I am back from ACFW. What a great conference!
It definitely was a different experience, being there as a board member. Mostly because I had that little sticker on my name badge saying "Board Member." For those of you who don't know me well, I am an introvert, and saying hi to someone I don't know well is an exercise in sheer terror. But this year, that little sticker made me step out and say hello to everyone I encountered. I think I even smiled at them without baring teeth and looking like a rabid dog. Since I represented an organization and not just me, I moved beyond myself and reached out to others. I know this will come as a great shock to other introverts, but it didn't kill me.
Some readers, especially those observing me with my peeps, may argue that I'm an extrovert, given my happiness and joy at being with said peeps. Sorry, but no. I was giddily happy to be with them, but mostly because they are my peeps, the ones who know me, the real me, and love me anyway. It's hard being a weird writer type. So even though being around people isn't very fun for me, being around the ones who know and love me is a wonderful feeling.
But now I am ready to crawl back into my hole and not have to smile at or be nice to another living being for a while now. Partially because in all that love and sharing and other usually yucky stuff, I managed to come home with a cold. I literally boarded the plane, and POOF! There it was. Thank you, strangers of whom I am usually afraid, for your gift. Now you know why I fear you. ;)
What did I learn at conference? Ummmmmmm....
I still can't tell you. Well, I could, but it would take about a year. Maybe longer. My friend on Twitter asked for a headline, and I'm not sure it really fit where I'm at. My precious friend Rachel Hauck sang the "W" song. I won't list it here, because it's one of the worst swear words a person can say, and I don't want to great struck by lightning. The "W" word has long been a thorn in my side. Partially it's about the writing, but it's also about a lot of other things in my life too. And the truth is, I'm tired. Which is why God is so gracious to me in bringing friends alongside me to hold me up, cheer me on, and be my peeps. All I know is that groundwork is being laid for God's work in me. What, I don't know. When, I don't know. Yet I am comforted knowing that I don't have to go through this alone.

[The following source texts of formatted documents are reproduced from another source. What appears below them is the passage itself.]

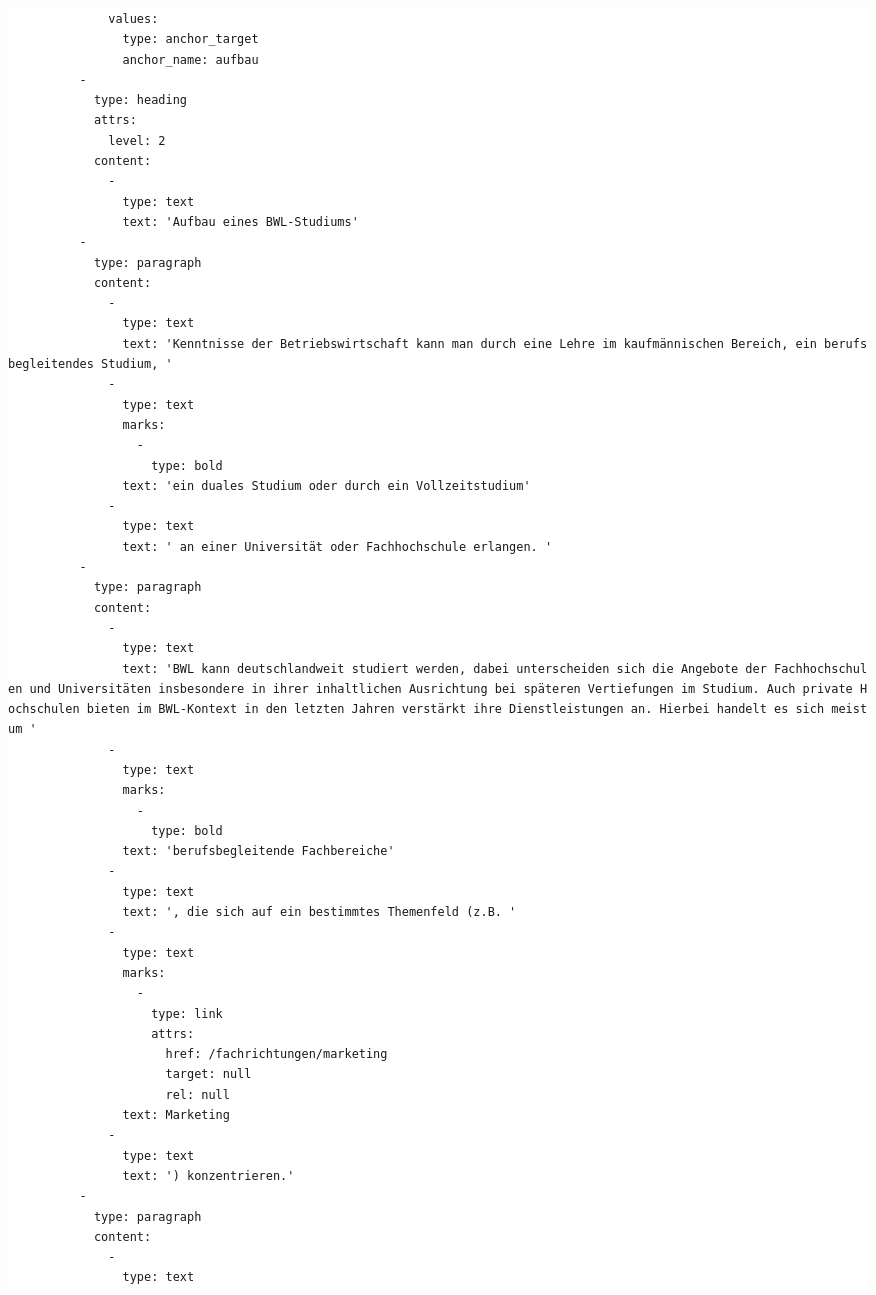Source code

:                   values:
                    type: anchor_target
                    anchor_name: aufbau
              -
                type: heading
                attrs:
                  level: 2
                content:
                  -
                    type: text
                    text: 'Aufbau eines BWL-Studiums'
              -
                type: paragraph
                content:
                  -
                    type: text
                    text: 'Kenntnisse der Betriebswirtschaft kann man durch eine Lehre im kaufmännischen Bereich, ein berufsbegleitendes Studium, '
                  -
                    type: text
                    marks:
                      -
                        type: bold
                    text: 'ein duales Studium oder durch ein Vollzeitstudium'
                  -
                    type: text
                    text: ' an einer Universität oder Fachhochschule erlangen. '
              -
                type: paragraph
                content:
                  -
                    type: text
                    text: 'BWL kann deutschlandweit studiert werden, dabei unterscheiden sich die Angebote der Fachhochschulen und Universitäten insbesondere in ihrer inhaltlichen Ausrichtung bei späteren Vertiefungen im Studium. Auch private Hochschulen bieten im BWL-Kontext in den letzten Jahren verstärkt ihre Dienstleistungen an. Hierbei handelt es sich meist um '
                  -
                    type: text
                    marks:
                      -
                        type: bold
                    text: 'berufsbegleitende Fachbereiche'
                  -
                    type: text
                    text: ', die sich auf ein bestimmtes Themenfeld (z.B. '
                  -
                    type: text
                    marks:
                      -
                        type: link
                        attrs:
                          href: /fachrichtungen/marketing
                          target: null
                          rel: null
                    text: Marketing
                  -
                    type: text
                    text: ') konzentrieren.'
              -
                type: paragraph
                content:
                  -
                    type: text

As much as this introvert who would just as soon spend the rest of her life all by herself in a mountain cabin somewhere ala Unabomber, I'm going to go out on a limb here and say that I am learning not to be so afraid of people. And okay, while I have a captive audience, I may as well admit that I'd never be able to go without electricity and running water. I'm even willing to admit that I need people in my life. And I am so grateful for the ones who are there. Even during the rough times, they're willing to stay by my side. And a few of them are even willing to help me hide the bodies. ;)
So yeah, it was a good conference. Mostly because I was able to see beyond my fears and realize the amazing people God has put in my life. I'm still playing the "W" game, but it's a lot more bearable with the team I'm on.
5 comments:
It was so good to meet you at conference this year, Danica! And thank you so much for the card you brought me in the bookstore - that was so special!

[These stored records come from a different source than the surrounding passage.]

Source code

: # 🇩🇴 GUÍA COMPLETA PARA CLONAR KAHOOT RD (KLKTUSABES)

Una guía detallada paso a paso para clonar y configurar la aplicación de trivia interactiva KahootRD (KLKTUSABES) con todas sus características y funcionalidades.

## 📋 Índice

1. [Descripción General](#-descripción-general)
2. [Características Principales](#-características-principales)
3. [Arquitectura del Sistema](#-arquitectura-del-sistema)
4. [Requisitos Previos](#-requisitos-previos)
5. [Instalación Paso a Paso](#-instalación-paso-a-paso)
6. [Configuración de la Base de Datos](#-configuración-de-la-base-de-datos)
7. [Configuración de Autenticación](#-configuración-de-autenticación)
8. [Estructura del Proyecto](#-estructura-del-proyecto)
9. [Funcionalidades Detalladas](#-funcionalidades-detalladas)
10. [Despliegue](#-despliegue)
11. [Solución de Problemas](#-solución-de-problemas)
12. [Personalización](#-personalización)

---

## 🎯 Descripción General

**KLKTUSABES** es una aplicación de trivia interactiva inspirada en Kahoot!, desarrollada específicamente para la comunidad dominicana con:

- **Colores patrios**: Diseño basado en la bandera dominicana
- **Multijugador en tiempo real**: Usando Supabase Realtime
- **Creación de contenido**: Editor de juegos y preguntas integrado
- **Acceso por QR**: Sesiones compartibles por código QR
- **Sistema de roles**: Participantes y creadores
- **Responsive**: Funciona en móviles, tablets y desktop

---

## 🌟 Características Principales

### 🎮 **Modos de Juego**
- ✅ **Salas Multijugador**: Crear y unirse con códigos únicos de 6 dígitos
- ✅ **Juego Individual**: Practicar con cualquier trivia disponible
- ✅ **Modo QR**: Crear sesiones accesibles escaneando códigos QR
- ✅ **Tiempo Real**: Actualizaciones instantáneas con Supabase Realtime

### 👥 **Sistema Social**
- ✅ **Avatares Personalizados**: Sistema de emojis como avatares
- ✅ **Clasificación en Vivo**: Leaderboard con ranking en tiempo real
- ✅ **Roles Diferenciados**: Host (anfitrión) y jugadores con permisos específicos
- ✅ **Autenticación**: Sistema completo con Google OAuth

Danica, being an introvert too I totally understand. I have to push my self hard to be around groups of people unless they are my peeps, as you say.
When I have spent time at a gathering that lasts several days, like a conference, I need alone time because I am totally drained from the effort of being around so many people. My batteries are drained and it takes awhile to recharge.
Take the time you need and I pray that you find the direction God is leading you is one that is easy for you to slip into.
Janna, I'm glad you liked the card. We wanted to do something special for you to thank you for all your hard work.
Thanks Diane. I think I'm on the upswing of recharging.
Hi Danica- I keep reading other blogger's stories about the conference and it sounds like it was amazingly fun! I'm so jealous... I might have to go next year!